Dorothy was rummaging with her back turned.

‘Where are Philip and Rosamund?’ she asked.

‘I don’t know.’

‘Having their tea in the kitchen, I suppose.’ She came to the tea table, lifted the teapot and set it down again without pouring out any tea.

‘Matt!’

‘Yes, Dolly?’

‘Have you a headache?’

‘No.’

She rose and sat down again on the arm of his chair, in a coquettish attitude, laying two fingers on his hair.

‘Darling…’ she said after a pause. He drew a deep breath and bent his head.

‘If I met you today for the first time I should fall in love with you all over again. There, what a compliment! Make me a bow. Or kiss me… yes, kiss me, Matt….’

‘Don’t, Dolly.’

She kissed him.

‘What’s the matter, sweetheart?’

He could not answer her. He leant back against her arm, his face smothered in her hair, and he longed to push her away. She excited him. He smelled smoke, and ‘Dernier Soupir’, and a far older subtler perfume, something like sandalwood which clung to her fingers from the silks she had been handling.

‘What
is
it? Tell me… don’t pretend any longer. There’s something I’m sure. I won’t be angry. I’ll keep my temper. I’ll help you.’

She clasped his face between her hands. He plucked at the arms of the chair.

‘Will you?’

‘Yes. If it isn’t too bad. But you’d never be really bad, would you? Because I couldn’t bear it.’

‘What a help you are! What a support you have always been! A tower of strength to me,’ he whispered, vibrating with bitter emotion. He raised his arm, closed his hand over hers, which still lay on his hair, and passed it smoothly over his brow.

‘I’ve seen you do that to your canaries – smooth them
with your finger, I’ve heard you petting them and cursing them, like you do me. You fool… you fool of a woman, what use to a man have you ever been?’

He was still passing her hand regularly over his forehead, and his voice was rising almost to a pitch of hysteria. Dorothy dragged her hand away.

‘I’ll never try again!’

He continued disjointedly: ‘What do I care for anything?

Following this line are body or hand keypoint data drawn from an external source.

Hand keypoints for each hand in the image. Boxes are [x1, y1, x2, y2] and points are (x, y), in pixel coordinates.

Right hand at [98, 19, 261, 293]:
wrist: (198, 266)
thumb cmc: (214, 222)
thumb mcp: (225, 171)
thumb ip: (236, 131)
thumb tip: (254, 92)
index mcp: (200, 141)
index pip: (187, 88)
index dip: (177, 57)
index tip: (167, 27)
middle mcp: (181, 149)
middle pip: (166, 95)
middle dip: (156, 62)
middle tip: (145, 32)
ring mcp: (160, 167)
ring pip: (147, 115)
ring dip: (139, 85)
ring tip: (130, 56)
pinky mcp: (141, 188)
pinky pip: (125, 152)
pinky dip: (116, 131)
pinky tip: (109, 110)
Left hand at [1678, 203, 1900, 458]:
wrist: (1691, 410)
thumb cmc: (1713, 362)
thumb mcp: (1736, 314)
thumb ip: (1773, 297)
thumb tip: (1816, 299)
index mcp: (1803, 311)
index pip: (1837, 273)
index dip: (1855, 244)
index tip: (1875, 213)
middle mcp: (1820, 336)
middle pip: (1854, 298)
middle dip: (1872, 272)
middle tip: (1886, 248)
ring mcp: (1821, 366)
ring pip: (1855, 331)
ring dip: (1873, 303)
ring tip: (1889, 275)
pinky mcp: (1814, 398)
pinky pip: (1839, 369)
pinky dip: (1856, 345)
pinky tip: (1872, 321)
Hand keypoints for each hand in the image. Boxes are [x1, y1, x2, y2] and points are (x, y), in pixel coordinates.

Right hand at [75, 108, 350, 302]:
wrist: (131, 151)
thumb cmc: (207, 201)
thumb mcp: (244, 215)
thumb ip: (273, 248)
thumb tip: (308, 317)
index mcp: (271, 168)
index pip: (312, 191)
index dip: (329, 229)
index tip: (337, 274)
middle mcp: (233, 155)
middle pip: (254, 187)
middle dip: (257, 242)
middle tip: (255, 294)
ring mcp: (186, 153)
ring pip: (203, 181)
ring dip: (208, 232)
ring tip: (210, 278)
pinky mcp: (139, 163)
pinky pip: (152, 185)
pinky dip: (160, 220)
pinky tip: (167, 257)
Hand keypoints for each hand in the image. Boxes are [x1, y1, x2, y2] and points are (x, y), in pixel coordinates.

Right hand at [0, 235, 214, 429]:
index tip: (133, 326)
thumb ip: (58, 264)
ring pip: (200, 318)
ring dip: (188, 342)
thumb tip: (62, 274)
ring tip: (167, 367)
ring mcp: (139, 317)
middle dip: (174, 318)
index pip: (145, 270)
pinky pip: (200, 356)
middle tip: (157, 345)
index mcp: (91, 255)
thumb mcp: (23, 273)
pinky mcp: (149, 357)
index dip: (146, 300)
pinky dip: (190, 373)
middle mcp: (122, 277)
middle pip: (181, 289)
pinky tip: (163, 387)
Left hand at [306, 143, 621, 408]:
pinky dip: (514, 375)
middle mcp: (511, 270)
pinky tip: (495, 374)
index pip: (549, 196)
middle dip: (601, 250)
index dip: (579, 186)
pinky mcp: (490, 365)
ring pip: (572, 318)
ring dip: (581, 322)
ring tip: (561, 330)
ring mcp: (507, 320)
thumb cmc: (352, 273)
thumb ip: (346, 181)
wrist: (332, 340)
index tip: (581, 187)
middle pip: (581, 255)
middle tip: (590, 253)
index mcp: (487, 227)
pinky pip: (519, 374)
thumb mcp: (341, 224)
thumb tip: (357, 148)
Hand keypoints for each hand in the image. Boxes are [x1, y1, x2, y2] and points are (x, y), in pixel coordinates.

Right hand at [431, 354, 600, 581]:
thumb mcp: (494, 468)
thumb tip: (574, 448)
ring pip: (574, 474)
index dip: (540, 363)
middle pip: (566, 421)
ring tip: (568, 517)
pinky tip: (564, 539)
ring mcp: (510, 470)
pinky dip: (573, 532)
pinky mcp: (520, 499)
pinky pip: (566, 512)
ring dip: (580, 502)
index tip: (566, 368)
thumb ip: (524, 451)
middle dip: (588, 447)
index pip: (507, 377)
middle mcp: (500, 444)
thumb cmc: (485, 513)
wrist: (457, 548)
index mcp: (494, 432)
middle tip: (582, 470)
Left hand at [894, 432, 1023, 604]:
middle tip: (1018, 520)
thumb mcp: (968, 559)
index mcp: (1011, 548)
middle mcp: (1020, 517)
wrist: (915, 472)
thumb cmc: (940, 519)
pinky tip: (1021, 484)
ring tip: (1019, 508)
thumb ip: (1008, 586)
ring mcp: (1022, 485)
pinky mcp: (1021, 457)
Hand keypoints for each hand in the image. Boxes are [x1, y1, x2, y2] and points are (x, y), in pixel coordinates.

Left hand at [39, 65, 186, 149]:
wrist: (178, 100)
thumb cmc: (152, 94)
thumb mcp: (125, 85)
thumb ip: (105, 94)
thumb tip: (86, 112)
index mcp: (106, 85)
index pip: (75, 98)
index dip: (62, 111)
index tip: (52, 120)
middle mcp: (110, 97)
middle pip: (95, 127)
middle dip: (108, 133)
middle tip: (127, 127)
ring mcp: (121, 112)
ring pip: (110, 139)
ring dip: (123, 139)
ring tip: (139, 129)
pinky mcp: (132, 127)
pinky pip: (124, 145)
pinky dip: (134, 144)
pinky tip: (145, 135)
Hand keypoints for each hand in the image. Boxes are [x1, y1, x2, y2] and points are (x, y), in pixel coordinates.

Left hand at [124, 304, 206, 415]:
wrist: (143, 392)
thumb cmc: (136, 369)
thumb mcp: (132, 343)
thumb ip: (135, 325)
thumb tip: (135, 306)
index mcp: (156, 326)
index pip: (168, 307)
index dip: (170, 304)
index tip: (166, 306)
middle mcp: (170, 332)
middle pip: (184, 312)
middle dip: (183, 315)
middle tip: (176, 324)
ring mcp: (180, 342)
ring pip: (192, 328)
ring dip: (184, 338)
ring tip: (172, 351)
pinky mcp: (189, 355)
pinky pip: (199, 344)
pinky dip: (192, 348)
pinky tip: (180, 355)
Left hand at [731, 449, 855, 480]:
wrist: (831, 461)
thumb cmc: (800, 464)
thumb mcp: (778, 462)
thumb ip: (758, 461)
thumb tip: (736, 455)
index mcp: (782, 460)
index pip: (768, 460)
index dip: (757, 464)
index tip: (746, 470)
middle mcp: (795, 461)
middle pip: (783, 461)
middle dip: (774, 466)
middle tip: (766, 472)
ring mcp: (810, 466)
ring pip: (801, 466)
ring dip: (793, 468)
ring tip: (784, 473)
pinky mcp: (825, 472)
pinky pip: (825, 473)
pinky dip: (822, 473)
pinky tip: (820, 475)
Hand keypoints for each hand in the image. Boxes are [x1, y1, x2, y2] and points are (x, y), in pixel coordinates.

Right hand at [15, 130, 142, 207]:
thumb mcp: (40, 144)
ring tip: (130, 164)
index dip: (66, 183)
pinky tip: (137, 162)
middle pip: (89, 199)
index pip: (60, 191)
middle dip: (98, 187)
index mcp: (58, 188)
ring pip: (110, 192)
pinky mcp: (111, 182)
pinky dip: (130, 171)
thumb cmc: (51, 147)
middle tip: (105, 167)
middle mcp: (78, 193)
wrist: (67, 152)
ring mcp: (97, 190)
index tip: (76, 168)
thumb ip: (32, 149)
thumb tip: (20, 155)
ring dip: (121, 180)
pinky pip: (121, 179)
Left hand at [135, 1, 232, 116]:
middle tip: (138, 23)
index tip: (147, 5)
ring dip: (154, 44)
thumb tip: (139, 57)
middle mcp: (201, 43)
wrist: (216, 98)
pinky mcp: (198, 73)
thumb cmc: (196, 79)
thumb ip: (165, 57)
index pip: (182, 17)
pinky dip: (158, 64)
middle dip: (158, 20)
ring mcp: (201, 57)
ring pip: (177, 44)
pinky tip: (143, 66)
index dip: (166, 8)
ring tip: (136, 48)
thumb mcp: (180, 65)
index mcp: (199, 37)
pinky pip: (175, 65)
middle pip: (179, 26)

I’m done. Let them say what they like.’

‘You
shut up
,’ screamed Dorothy, vixenish. She sprang to her feet and stamped, her face creasing with temper. ‘I don’t know what you’re talking about. I think you’re off your head.’

‘So do I,’ he remarked, going towards the door.

He looked at her.

‘I hope to God I’ll be free one day,’ she shouted. Whether it was some actual pang that passed over his face, or whether he turned paler she could not tell, only something like a white flash transformed every feature. He left her. She snatched a biscuit, nibbled it, threw it in the fire, muttered ‘
Impossible
,’ and looked at the clock. Phoebe would arrive any minute now. Matt went through the dining room, pushed up a window, and stepping out into the rain, followed a stone path round to the back premises. Passing the kitchen door which was slightly open, he heard the servants scolding and the children’s laughter. Philip was chasing Gladys round the table with a dripping spoonful of jam…. Custom only muffled Matt’s footsteps. He noticed as he went along by the wall how the water butt was overflowing across the path, and how rich and spongy the thick moss on the laundry roof looked.

Farther on, almost hidden behind laurels and junipers there was another door, painted dark green. He pushed up the latch and walked straight in. The door led into a large stone room, with slate shelves on three sides which were crowded with dishes, and wire meat-safes. Crockery was piled up untidily. A small lamp burned. It was the larder.